Page extract Block Start

In accordance with the first aspect of present invention there is provided a synthetic magnesium silicate composition of the formula: ${\left\{{\left[{\mathrm{Si}}_8\left({\mathrm{Mg}}_a{\mathrm{Li}}_b\right){O_{20}\left(\mathrm{OH}\right)}_{4-c}{F}_c\right]}^{d-\frac{d}{n}}{M}^{n+}\right\}}_w{\left\{{\mathrm{Na}}_2{\mathrm{SO}}_4\right\}}_x{\left\{{\mathrm{Na}}_2{\mathrm{CO}}_3\right\}}_y{\left\{H_{2}O\right\}}_z$
wherein a is 4.5 to <6.0, b is from >0 to 1.5, c is from 0 to 4, d=12−2a−b, M is a cation, n is the valency of the cation M, w is from 32.8 to 94.7% w/w, x is from 0.3 to 32.0% w/w, y is from 0 to 9.0% w/w, and z is from 0 to 50% w/w. Preferably a is between 5.30 and 5.68. Most Preferably a is between 5.42 and 5.55, and z is less than 2% w/w. M is preferably selected from Na, K, Li, an organic cation, such as a quaternary ammonium anion eg {R₂(CH₃)₂}⁺, where R is C₁₄ to C₂₂, preferably C₁₈, alkyl, and mixtures thereof. More preferably M is selected from Na, Li and mixtures thereof. Most preferably M is Na.

As only small modifications of the composition of the prior art synthetic magnesium silicates or of the formulation of dispersions comprising such silicates can have significant deleterious effects upon the rheological properties of compositions, it is surprising to find that the synthetic magnesium silicate compositions of the present invention have retained colour and rheological properties as the prior art products and, importantly, demonstrate a significantly reduced, if not eliminated, discoloration effect on wax dispersions.

Whilst the physical make-up of the compositions of the present invention is not fully understood, it is believed that of the compositions are complex, intimate, amorphous/crystalline blends of the relevant defined constituents. Accordingly, the above formula should be determined at the micro level. In other words, the compositions of the present invention are not simple dry blends of the defined constituents having a formulation corresponding to the above formula but determined at the macro level. Indeed, a dry blend of the relevant constituents having a formulation corresponding to the above formula when determined at the macro level, even when micronised to reduce the mixture particle size to less than 20 microns, simply does not demonstrate the advantages of the present invention, i.e. paraffin wax dispersions comprising such a simple blend will tend to discover or yellow.

Page extract Block End
Extracted information Block Start

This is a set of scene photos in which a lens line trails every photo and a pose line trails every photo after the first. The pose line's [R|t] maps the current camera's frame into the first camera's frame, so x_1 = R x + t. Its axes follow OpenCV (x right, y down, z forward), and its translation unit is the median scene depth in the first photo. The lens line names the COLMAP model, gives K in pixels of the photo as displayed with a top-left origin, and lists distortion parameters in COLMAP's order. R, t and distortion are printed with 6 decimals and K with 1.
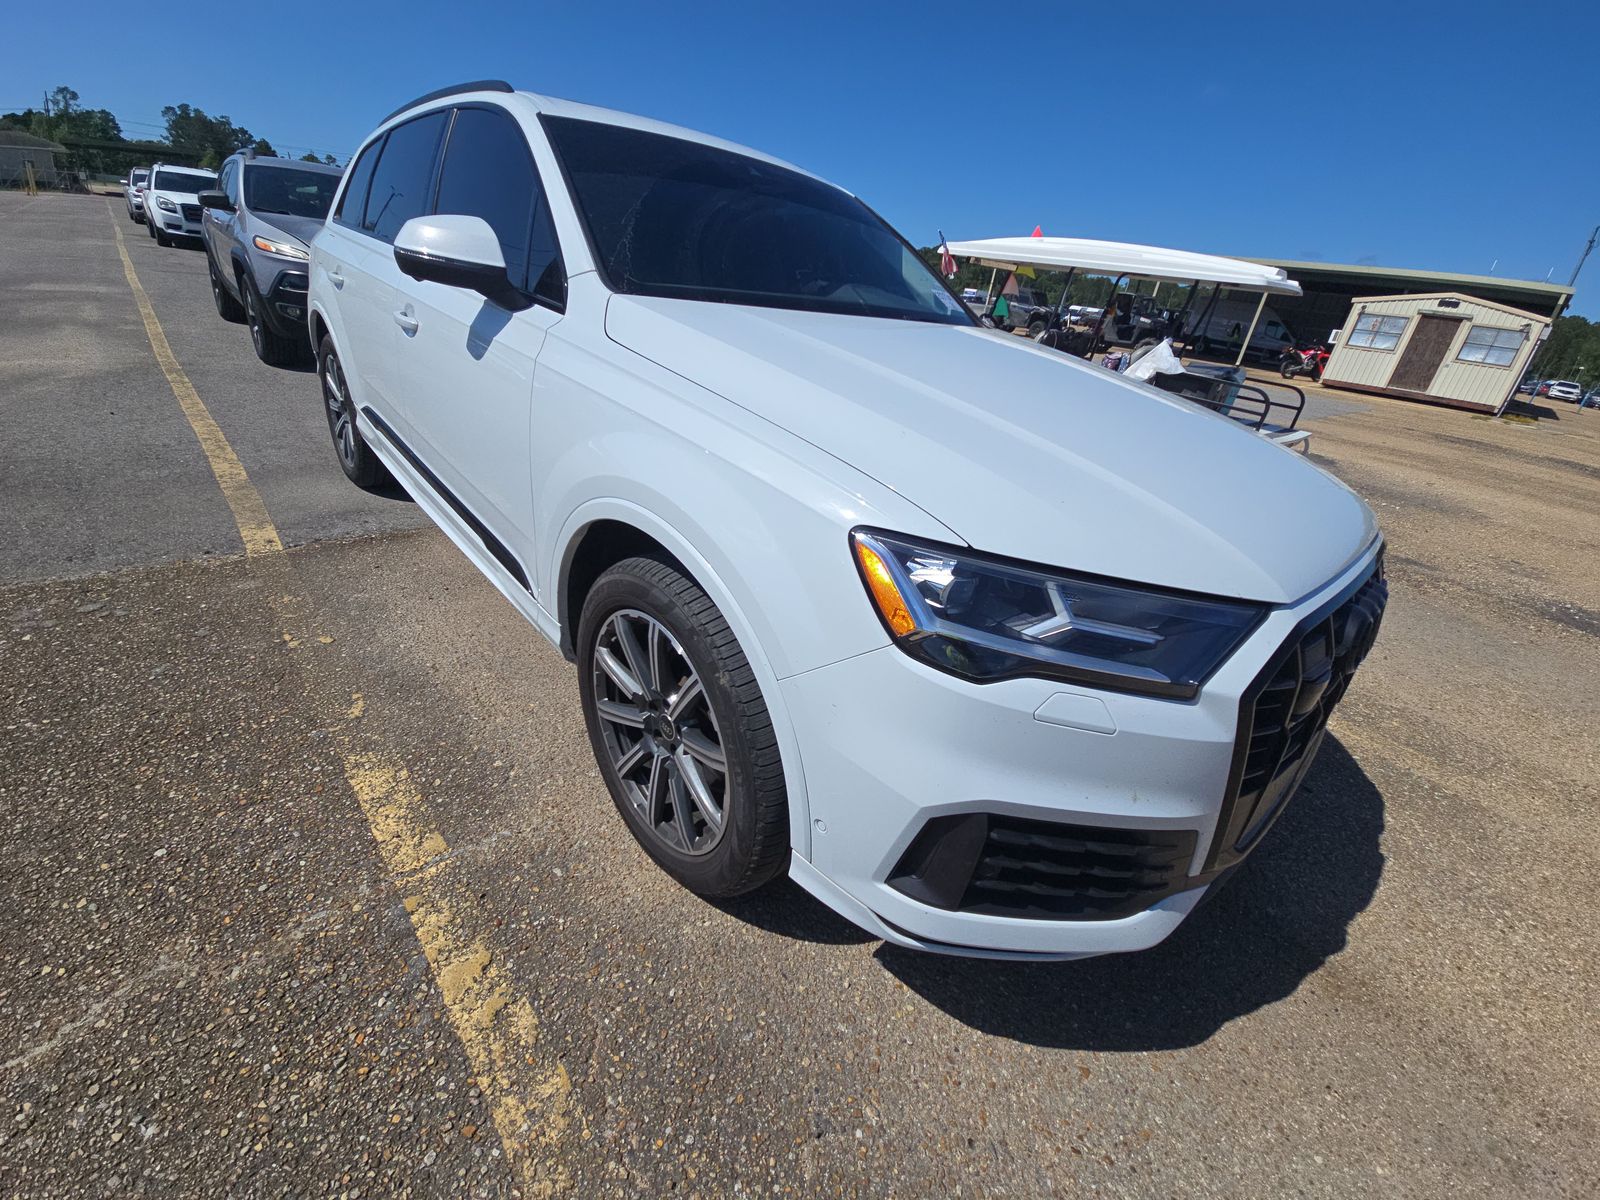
lens RADIAL K [[646.5, 0, 802.1], [0, 646.5, 597.5], [0, 0, 1]] dist [0.010355, -0.007938]
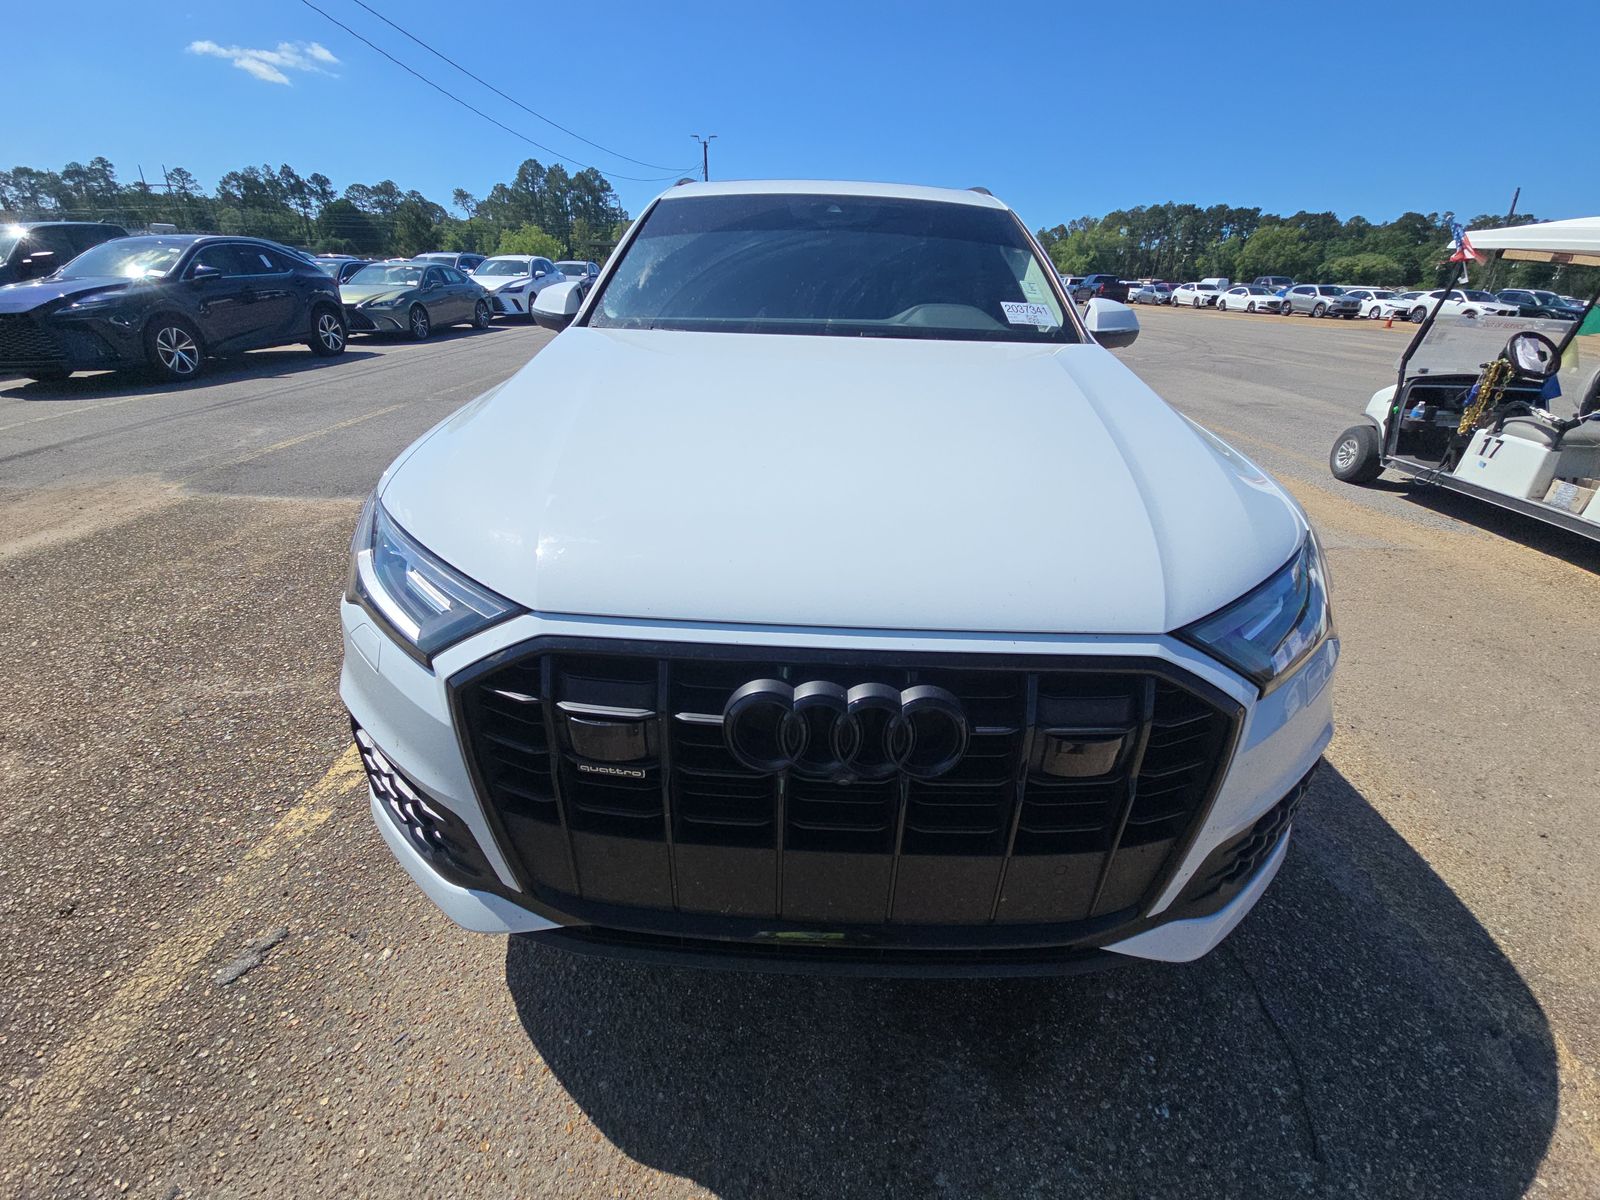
lens RADIAL K [[643.3, 0, 800.0], [0, 643.3, 600.0], [0, 0, 1]] dist [0.020339, -0.012417]
pose [[0.721943, 0.213135, -0.658310, 0.528654], [-0.250538, 0.967344, 0.038434, -0.045676], [0.645003, 0.137184, 0.751765, 0.184121]]
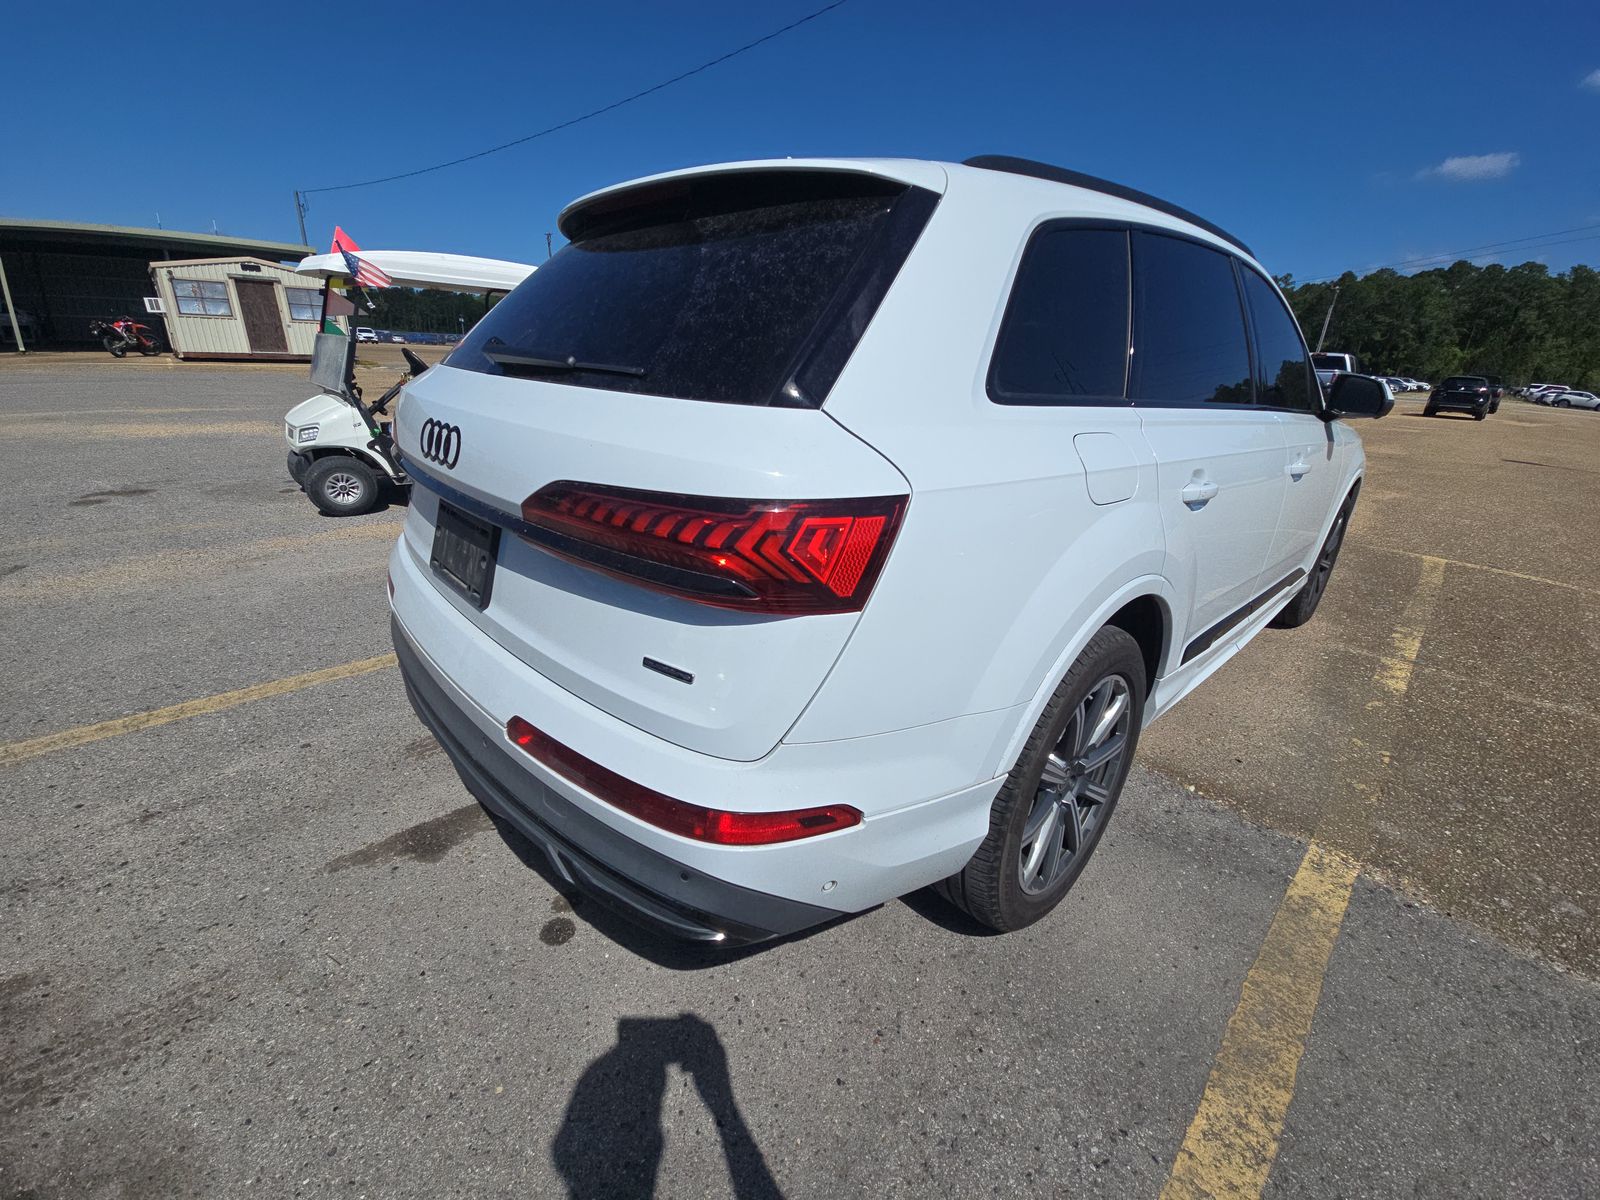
lens RADIAL K [[650.2, 0, 800.0], [0, 650.2, 600.0], [0, 0, 1]] dist [0.010611, -0.012360]
pose [[-0.017082, -0.463392, 0.885989, -1.213175], [0.391718, 0.812181, 0.432341, -0.760769], [-0.919927, 0.354443, 0.167646, 1.218211]]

Extracted information Block End

▸ Exercise requirements:
Continue the passage on the synthetic magnesium silicate composition, picking up right after its final sentence.

▸ Answer box:
In another aspect of the present invention, there is provided a process for the preparation of a synthetic magnesium silicate composition of the formula: ${\left\{{\left[{\mathrm{Si}}_8\left({\mathrm{Mg}}_a{\mathrm{Li}}_b\right){O_{20}\left(\mathrm{OH}\right)}_{4-c}{F}_c\right]}^{d-\frac{d}{n}}{M}^{n+}\right\}}_w{\left\{{\mathrm{Na}}_2{\mathrm{SO}}_4\right\}}_x{\left\{{\mathrm{Na}}_2{\mathrm{CO}}_3\right\}}_y{\left\{H_{2}O\right\}}_z$
wherein a is 4.5 to <6.0, b is from >0 to 1.5, c is from 0 to 4, d=12−2a−b, M is a cation, n is the valency of the cation M, w is from 32.8 to 94.7% w/w, x is from 0.3 to 32.0% w/w, y is from 0 to 9.0% w/w, and z is from 0 to 50% w/w. Preferably a is between 5.30 and 5.68. Most preferably a is between 5.42 and 5.55, and z is less than 2 w/w. M is preferably selected from Na, K, Li, an organic cation, such as a quaternary ammonium anion eg {R₂(CH₃)₂}⁺, where R is C₁₄ to C₂₂, preferably C₁₈, alkyl, and mixtures thereof. More preferably M is selected from Na, Li and mixtures thereof. Most preferably M is Na.

In both the composition and the process of the invention, it will be appreciated by a person skilled in the art that a+b may be less than or equal to 6.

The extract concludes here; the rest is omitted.